Globe Museum in Vienna, Austria

It’s hard to get anything more wholesome than globes, and there are absolutely hundreds of them in the Austrian National Library. Once a private collection, it has now ballooned across an entire floor, and walking in is quite surreal. It’s almost as if someone has gone to the drawing room of every fictional Victorian detective commandeering their globes, then bundled them all willy-nilly into massive glass cabinets. There are 420 of them in total, and just when you think it’s all over, there’s another room with an even higher concentration.
As all good bizarre museums should be, it is ludicrously over-detailed and answers questions you’d never even thought of asking. Has anyone ever seriously thought about how globes are made? Well here you can find out as interactive screens painstakingly go through the process, step by step.
The whole place gives a peek of a whole new world that most of us never knew existed.

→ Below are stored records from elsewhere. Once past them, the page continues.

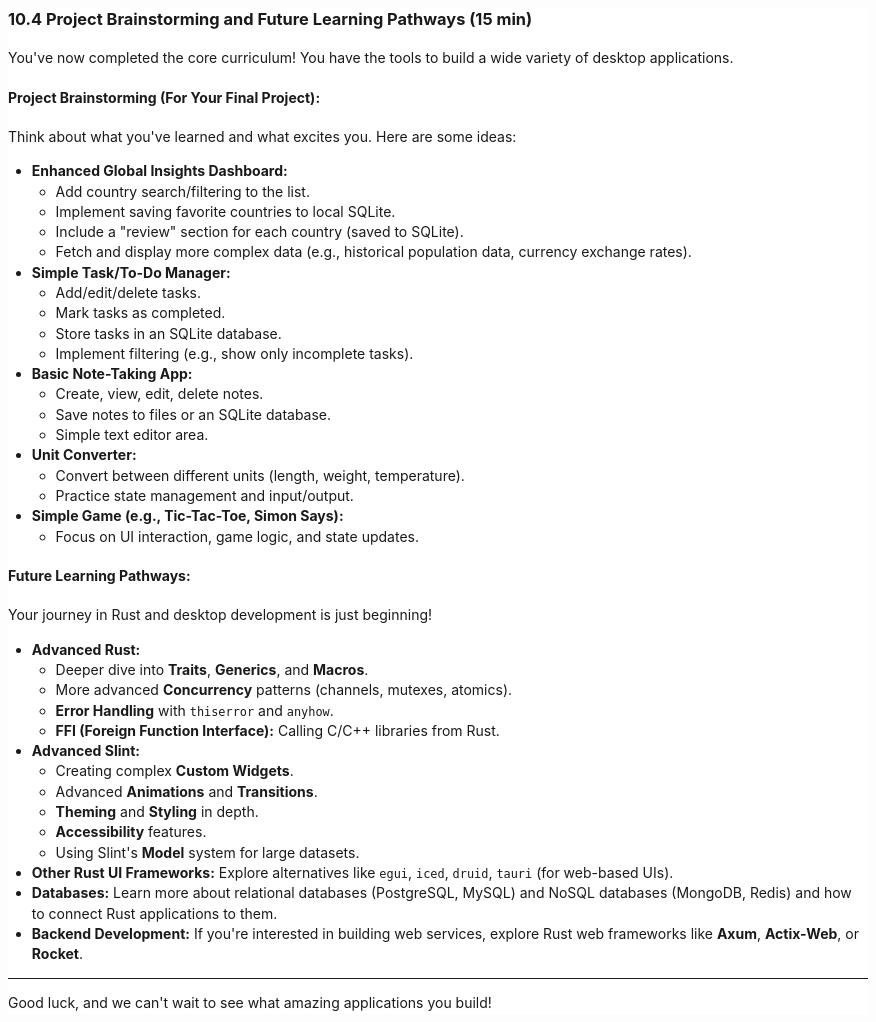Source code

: 
### 10.4 Project Brainstorming and Future Learning Pathways (15 min)

You've now completed the core curriculum\! You have the tools to build a wide variety of desktop applications.

#### **Project Brainstorming (For Your Final Project):**

Think about what you've learned and what excites you. Here are some ideas:

- **Enhanced Global Insights Dashboard:**
  - Add country search/filtering to the list.
  - Implement saving favorite countries to local SQLite.
  - Include a "review" section for each country (saved to SQLite).
  - Fetch and display more complex data (e.g., historical population data, currency exchange rates).
- **Simple Task/To-Do Manager:**
  - Add/edit/delete tasks.
  - Mark tasks as completed.
  - Store tasks in an SQLite database.
  - Implement filtering (e.g., show only incomplete tasks).
- **Basic Note-Taking App:**
  - Create, view, edit, delete notes.
  - Save notes to files or an SQLite database.
  - Simple text editor area.
- **Unit Converter:**
  - Convert between different units (length, weight, temperature).
  - Practice state management and input/output.
- **Simple Game (e.g., Tic-Tac-Toe, Simon Says):**
  - Focus on UI interaction, game logic, and state updates.

#### **Future Learning Pathways:**

Your journey in Rust and desktop development is just beginning\!

- **Advanced Rust:**
  - Deeper dive into **Traits**, **Generics**, and **Macros**.
  - More advanced **Concurrency** patterns (channels, mutexes, atomics).
  - **Error Handling** with `thiserror` and `anyhow`.
  - **FFI (Foreign Function Interface):** Calling C/C++ libraries from Rust.
- **Advanced Slint:**
  - Creating complex **Custom Widgets**.
  - Advanced **Animations** and **Transitions**.
  - **Theming** and **Styling** in depth.
  - **Accessibility** features.
  - Using Slint's **Model** system for large datasets.
- **Other Rust UI Frameworks:** Explore alternatives like `egui`, `iced`, `druid`, `tauri` (for web-based UIs).
- **Databases:** Learn more about relational databases (PostgreSQL, MySQL) and NoSQL databases (MongoDB, Redis) and how to connect Rust applications to them.
- **Backend Development:** If you're interested in building web services, explore Rust web frameworks like **Axum**, **Actix-Web**, or **Rocket**.

---

Good luck, and we can't wait to see what amazing applications you build\!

Making globes is part art, part craft, part science, and old, highly-styled ones are worth a fortune. They date back to 360BC, and a few makers are revered as artists (despite getting countries in the wrong place and covering up parts they didn’t know all that much about with pictures of lions).
One from 1541 is fabulously inaccurate, and we know because an actual map has been superimposed on top of it. Half of Africa is in the Indian Ocean, Jerusalem is in Sudan, New Delhi is where Arabia should be and Tokyo has been transported to Mongolia. Australia, of course, hadn’t been discovered by that time, and is conveniently replaced by a few sea monsters.

Getting to the Globe Museum in Vienna

Nearest international airport: Vienna International Airport.
Using public transport: The Globe Museum at the Austrian National Library can be found in the Palais Mollard, near the Herrengasse U-Bahn station.